The news that it is set to unleash sweeping changes aimed at curbing local council spending powers arrives amid a slew of revelations over mounting arrears. In the past 10 years, council debt across the country has risen from $1.8 billion to $7 billion.
In the same period, rates have risen an average of 7% per year.
The reported per capita debt for councils in 2010 ranges from $4142 in the Kaipara district in the north, to zero for the Central Otago District Council. The Queenstown-Lakes district is near the top of a national list of indebtedness, with per capita borrowings of $3563, and Dunedin City is in the top third with $1920.
Foremost in Local Government Minister Nick Smith's sights are the overblown pay scales of council chief executives, and the wage bills of their staff. This, at least, will strike a chord with ratepayers.
Just as there is growing awareness and concern at the disparities between private sector chief executives and the workers on "the shop floor", the huge salaries of council chiefs have raised both eyebrows and ire.
A case in point was the proposed pay rise of Tony Marryatt, chief executive of the Christchurch City Council, of an additional $68,000 to take his salary level to $538,529.
After much publicity and pressure, most of the pay hike was declined.
In grappling with the disconnect, people fondly recall the days of the "town clerks" and wonder how it is that empires of professionals have grown up to replace them.
The easy answer, and the one at which the proposed reforms are aimed, is that where once councils concerned themselves with waste, water, roads libraries and consents, today they involve themselves in all manner of events across a range of public activities.
Dr Smith is certainly of the view that council debt has ballooned because councils can and do get involved in areas they have no business in.

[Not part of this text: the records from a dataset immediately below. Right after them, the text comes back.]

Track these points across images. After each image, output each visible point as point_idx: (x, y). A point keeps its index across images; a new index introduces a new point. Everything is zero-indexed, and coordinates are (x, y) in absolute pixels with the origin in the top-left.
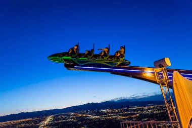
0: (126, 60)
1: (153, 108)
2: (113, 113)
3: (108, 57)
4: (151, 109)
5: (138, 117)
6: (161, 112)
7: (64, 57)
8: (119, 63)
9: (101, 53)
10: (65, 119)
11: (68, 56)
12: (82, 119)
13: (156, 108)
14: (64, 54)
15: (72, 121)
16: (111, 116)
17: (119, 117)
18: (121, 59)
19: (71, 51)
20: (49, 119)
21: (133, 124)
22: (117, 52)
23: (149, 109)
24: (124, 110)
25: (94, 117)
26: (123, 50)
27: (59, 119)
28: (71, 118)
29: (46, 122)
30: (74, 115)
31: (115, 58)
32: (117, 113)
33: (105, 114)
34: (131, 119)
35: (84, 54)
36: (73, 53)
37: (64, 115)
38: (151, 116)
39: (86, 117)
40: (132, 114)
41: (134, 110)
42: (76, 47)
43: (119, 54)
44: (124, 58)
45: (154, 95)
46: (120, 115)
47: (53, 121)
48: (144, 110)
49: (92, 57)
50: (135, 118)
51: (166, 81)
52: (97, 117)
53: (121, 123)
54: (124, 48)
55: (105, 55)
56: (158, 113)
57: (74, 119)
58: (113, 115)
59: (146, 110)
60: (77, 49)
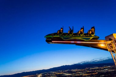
1: (107, 68)
2: (80, 72)
3: (83, 34)
4: (106, 68)
5: (97, 74)
6: (113, 70)
8: (91, 38)
11: (57, 35)
14: (55, 34)
16: (78, 74)
17: (84, 75)
18: (93, 35)
19: (59, 32)
20: (39, 76)
22: (89, 31)
23: (105, 69)
24: (87, 69)
25: (67, 74)
28: (53, 75)
31: (88, 35)
32: (82, 72)
33: (75, 72)
35: (67, 33)
36: (60, 33)
37: (49, 73)
38: (107, 74)
39: (62, 74)
40: (93, 72)
41: (94, 70)
42: (62, 30)
43: (91, 32)
44: (94, 35)
45: (108, 59)
46: (85, 73)
48: (101, 70)
49: (72, 35)
51: (115, 50)
52: (69, 74)
56: (112, 72)
57: (55, 76)
58: (80, 73)
59: (103, 69)
60: (62, 31)
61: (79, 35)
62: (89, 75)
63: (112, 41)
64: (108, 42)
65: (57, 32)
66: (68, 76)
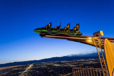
0: (80, 32)
1: (92, 61)
3: (69, 30)
5: (83, 66)
6: (96, 63)
7: (43, 30)
8: (76, 34)
9: (65, 28)
10: (40, 66)
11: (45, 30)
12: (50, 66)
13: (94, 61)
15: (44, 67)
16: (67, 65)
17: (71, 65)
19: (47, 27)
20: (31, 66)
21: (79, 70)
22: (75, 28)
23: (90, 61)
24: (74, 61)
25: (57, 65)
26: (78, 26)
27: (36, 66)
29: (29, 68)
30: (45, 64)
31: (73, 31)
32: (70, 63)
33: (63, 63)
34: (78, 66)
35: (54, 29)
36: (48, 28)
37: (40, 64)
38: (91, 65)
39: (52, 65)
40: (80, 64)
41: (81, 62)
43: (75, 29)
44: (78, 31)
45: (93, 53)
46: (72, 64)
47: (33, 67)
48: (87, 62)
49: (59, 31)
50: (81, 66)
52: (58, 65)
53: (73, 69)
54: (79, 25)
55: (67, 29)
56: (95, 64)
57: (45, 66)
58: (68, 64)
59: (88, 62)
60: (50, 26)
61: (66, 31)
62: (75, 66)
63: (99, 37)
64: (95, 38)
65: (46, 27)
66: (57, 66)
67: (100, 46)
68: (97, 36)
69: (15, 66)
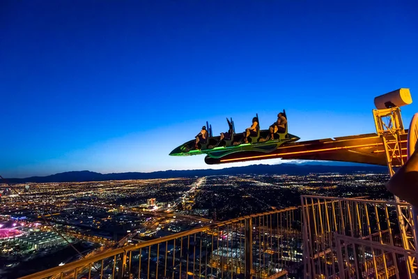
1: (365, 178)
2: (293, 180)
4: (362, 178)
5: (336, 189)
6: (380, 184)
10: (221, 182)
12: (245, 185)
13: (371, 179)
15: (231, 187)
16: (288, 185)
17: (302, 188)
20: (201, 182)
22: (273, 126)
23: (358, 178)
24: (312, 177)
25: (262, 184)
27: (214, 182)
28: (231, 183)
29: (198, 184)
30: (233, 179)
32: (299, 181)
33: (280, 181)
34: (322, 191)
37: (220, 177)
38: (361, 190)
39: (251, 183)
40: (325, 185)
41: (330, 179)
42: (204, 132)
43: (276, 129)
46: (304, 185)
47: (207, 184)
48: (348, 180)
50: (330, 190)
51: (396, 133)
52: (266, 184)
53: (302, 196)
56: (374, 186)
57: (234, 184)
58: (292, 184)
59: (351, 180)
62: (314, 190)
63: (394, 109)
64: (380, 111)
66: (264, 187)
67: (396, 136)
68: (389, 105)
69: (170, 179)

It is true there are examples of both activity and ambition that go well beyond what most people would consider as council business. He cites Auckland which "has set targets for NCEA".
Others have aspirations and targets over levels of child abuse. Such matters are patently not the business of councils; policies governing them have already been, at least in part, funded by ratepayers whose national taxes meet the costs of the government departments responsible.
It is also true that councils have spent considerable sums, often with adverse results, on promoting "community" events: the Auckland Regional Council lost $1.79 million helping to stage a football match involving David Beckham; V8 Supercar races ended up costing Hamilton ratepayers more than $40 million.
Councils routinely involve themselves in staging a number of other "feel good" community events, such as Christmas concerts, and to this extent some councils fund or underwrite spheres of activity that once would have been beyond their brief.
But it is also possible to overstate the impact of such "sideshows" on council and per capita debt when in fact much of it can be put down to essential infrastructure projects which have either been postponed in the past or which have become more urgent because of growth.
Queenstown Lakes is a case in point, having only a resident population of about 28,000 but having to provide infrastructure to meet the needs of 2.8 million visitors annually.
Equally, there are strong and internationally validated arguments that debt funding of essential projects is a way of spreading the costs across future generations which will benefit from them.
Council debt mountains must be addressed and reckless spending curtailed. But there are still arguments to be had over how best to pay for growth and building infrastructure for the future; and over where the line should be drawn on "core" activities.
Some so-called "marginal" events - Wellington's International Festival of the Arts, for example - supported or seeded by local government funding, have come to epitomise the cities in which they occur, and routinely return the investment many times over.